*** Opening DATASET ***

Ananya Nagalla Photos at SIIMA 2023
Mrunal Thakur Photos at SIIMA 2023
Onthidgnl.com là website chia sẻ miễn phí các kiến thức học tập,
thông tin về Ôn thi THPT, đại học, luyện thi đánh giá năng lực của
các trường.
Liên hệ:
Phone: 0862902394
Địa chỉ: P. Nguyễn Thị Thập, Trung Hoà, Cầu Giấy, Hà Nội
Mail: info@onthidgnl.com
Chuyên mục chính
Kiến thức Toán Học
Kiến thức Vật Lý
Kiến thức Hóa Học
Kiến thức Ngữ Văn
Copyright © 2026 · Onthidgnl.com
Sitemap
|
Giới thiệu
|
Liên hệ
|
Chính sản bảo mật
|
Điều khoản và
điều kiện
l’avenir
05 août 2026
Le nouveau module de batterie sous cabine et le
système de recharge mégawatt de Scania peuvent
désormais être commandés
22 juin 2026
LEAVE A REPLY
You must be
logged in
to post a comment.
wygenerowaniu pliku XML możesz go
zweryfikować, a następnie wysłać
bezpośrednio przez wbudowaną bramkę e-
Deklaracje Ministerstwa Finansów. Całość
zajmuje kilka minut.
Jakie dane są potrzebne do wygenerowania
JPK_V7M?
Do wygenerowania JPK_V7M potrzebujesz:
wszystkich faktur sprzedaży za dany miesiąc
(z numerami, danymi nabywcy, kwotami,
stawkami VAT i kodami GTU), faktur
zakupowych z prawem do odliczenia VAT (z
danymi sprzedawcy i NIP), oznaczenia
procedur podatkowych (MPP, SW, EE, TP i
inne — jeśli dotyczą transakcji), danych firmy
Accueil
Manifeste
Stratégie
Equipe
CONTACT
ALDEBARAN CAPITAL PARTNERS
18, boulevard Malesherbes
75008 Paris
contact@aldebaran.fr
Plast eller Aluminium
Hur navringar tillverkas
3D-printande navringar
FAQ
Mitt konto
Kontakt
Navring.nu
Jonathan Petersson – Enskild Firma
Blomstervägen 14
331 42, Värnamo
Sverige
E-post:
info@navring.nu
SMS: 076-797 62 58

*** Closing DATASET ***

TASK ITEM: Everything from the line containing "danymi sprzedawcy i NIP), oznaczenia" through the final line of the entries is to be written out exactly. No other lines belong in the answer.

RESULT FOR THIS TASK:
danymi sprzedawcy i NIP), oznaczenia
procedur podatkowych (MPP, SW, EE, TP i
inne — jeśli dotyczą transakcji), danych firmy
Accueil
Manifeste
Stratégie
Equipe
CONTACT
ALDEBARAN CAPITAL PARTNERS
18, boulevard Malesherbes
75008 Paris
contact@aldebaran.fr
Plast eller Aluminium
Hur navringar tillverkas
3D-printande navringar
FAQ
Mitt konto
Kontakt
Navring.nu
Jonathan Petersson – Enskild Firma
Blomstervägen 14
331 42, Värnamo
Sverige
E-post:
info@navring.nu
SMS: 076-797 62 58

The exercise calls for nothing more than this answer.